#### Task requirements:
When responding, copy every record below exactly as it appears.

#### Data shown:
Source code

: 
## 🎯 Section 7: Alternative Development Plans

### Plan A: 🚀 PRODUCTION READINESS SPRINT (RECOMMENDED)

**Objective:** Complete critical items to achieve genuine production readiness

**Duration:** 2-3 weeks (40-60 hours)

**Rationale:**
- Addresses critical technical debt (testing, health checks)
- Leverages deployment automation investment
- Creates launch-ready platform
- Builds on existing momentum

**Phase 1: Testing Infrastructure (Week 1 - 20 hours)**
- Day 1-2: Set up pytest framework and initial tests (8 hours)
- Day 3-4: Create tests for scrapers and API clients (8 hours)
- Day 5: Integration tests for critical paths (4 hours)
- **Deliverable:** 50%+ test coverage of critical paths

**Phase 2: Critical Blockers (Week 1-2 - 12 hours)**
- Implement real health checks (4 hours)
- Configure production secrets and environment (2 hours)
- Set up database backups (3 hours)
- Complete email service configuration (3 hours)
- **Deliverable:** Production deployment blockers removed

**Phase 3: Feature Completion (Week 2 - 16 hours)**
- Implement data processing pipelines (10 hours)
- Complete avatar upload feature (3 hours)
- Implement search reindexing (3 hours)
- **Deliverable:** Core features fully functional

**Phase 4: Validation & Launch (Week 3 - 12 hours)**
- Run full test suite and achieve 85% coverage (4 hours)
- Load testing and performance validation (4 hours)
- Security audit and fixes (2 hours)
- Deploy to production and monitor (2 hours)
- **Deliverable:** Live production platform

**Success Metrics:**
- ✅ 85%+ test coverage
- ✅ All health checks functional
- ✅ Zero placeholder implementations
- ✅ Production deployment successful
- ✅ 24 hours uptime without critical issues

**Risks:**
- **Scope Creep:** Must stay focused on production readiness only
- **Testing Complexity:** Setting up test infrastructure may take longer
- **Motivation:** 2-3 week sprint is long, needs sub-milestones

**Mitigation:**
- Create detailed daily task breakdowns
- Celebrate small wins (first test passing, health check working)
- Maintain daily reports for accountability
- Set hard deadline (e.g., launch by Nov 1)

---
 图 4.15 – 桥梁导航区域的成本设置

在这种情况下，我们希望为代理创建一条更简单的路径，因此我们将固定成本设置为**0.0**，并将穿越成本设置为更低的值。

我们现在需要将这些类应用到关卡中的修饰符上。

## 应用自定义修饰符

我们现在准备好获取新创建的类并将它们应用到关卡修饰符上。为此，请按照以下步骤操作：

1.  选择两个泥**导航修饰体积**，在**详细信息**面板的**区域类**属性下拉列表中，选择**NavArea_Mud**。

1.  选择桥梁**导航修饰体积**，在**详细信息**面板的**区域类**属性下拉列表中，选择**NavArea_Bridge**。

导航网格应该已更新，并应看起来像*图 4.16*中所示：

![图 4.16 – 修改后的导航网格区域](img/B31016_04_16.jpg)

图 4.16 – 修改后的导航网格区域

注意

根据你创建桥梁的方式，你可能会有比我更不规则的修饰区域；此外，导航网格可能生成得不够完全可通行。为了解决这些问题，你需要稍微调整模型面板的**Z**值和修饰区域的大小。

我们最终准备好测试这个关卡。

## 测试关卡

#### Response to this task:
Source code

: 
## 🎯 Section 7: Alternative Development Plans

### Plan A: 🚀 PRODUCTION READINESS SPRINT (RECOMMENDED)

**Objective:** Complete critical items to achieve genuine production readiness

**Duration:** 2-3 weeks (40-60 hours)

**Rationale:**
- Addresses critical technical debt (testing, health checks)
- Leverages deployment automation investment
- Creates launch-ready platform
- Builds on existing momentum

**Phase 1: Testing Infrastructure (Week 1 - 20 hours)**
- Day 1-2: Set up pytest framework and initial tests (8 hours)
- Day 3-4: Create tests for scrapers and API clients (8 hours)
- Day 5: Integration tests for critical paths (4 hours)
- **Deliverable:** 50%+ test coverage of critical paths

**Phase 2: Critical Blockers (Week 1-2 - 12 hours)**
- Implement real health checks (4 hours)
- Configure production secrets and environment (2 hours)
- Set up database backups (3 hours)
- Complete email service configuration (3 hours)
- **Deliverable:** Production deployment blockers removed

**Phase 3: Feature Completion (Week 2 - 16 hours)**
- Implement data processing pipelines (10 hours)
- Complete avatar upload feature (3 hours)
- Implement search reindexing (3 hours)
- **Deliverable:** Core features fully functional

**Phase 4: Validation & Launch (Week 3 - 12 hours)**
- Run full test suite and achieve 85% coverage (4 hours)
- Load testing and performance validation (4 hours)
- Security audit and fixes (2 hours)
- Deploy to production and monitor (2 hours)
- **Deliverable:** Live production platform

**Success Metrics:**
- ✅ 85%+ test coverage
- ✅ All health checks functional
- ✅ Zero placeholder implementations
- ✅ Production deployment successful
- ✅ 24 hours uptime without critical issues

**Risks:**
- **Scope Creep:** Must stay focused on production readiness only
- **Testing Complexity:** Setting up test infrastructure may take longer
- **Motivation:** 2-3 week sprint is long, needs sub-milestones

**Mitigation:**
- Create detailed daily task breakdowns
- Celebrate small wins (first test passing, health check working)
- Maintain daily reports for accountability
- Set hard deadline (e.g., launch by Nov 1)

---
 图 4.15 – 桥梁导航区域的成本设置

在这种情况下，我们希望为代理创建一条更简单的路径，因此我们将固定成本设置为**0.0**，并将穿越成本设置为更低的值。

我们现在需要将这些类应用到关卡中的修饰符上。

## 应用自定义修饰符

我们现在准备好获取新创建的类并将它们应用到关卡修饰符上。为此，请按照以下步骤操作：

1.  选择两个泥**导航修饰体积**，在**详细信息**面板的**区域类**属性下拉列表中，选择**NavArea_Mud**。

1.  选择桥梁**导航修饰体积**，在**详细信息**面板的**区域类**属性下拉列表中，选择**NavArea_Bridge**。

导航网格应该已更新，并应看起来像*图 4.16*中所示：

![图 4.16 – 修改后的导航网格区域](img/B31016_04_16.jpg)

图 4.16 – 修改后的导航网格区域

注意

根据你创建桥梁的方式，你可能会有比我更不规则的修饰区域；此外，导航网格可能生成得不够完全可通行。为了解决这些问题，你需要稍微调整模型面板的**Z**值和修饰区域的大小。

我们最终准备好测试这个关卡。

## 测试关卡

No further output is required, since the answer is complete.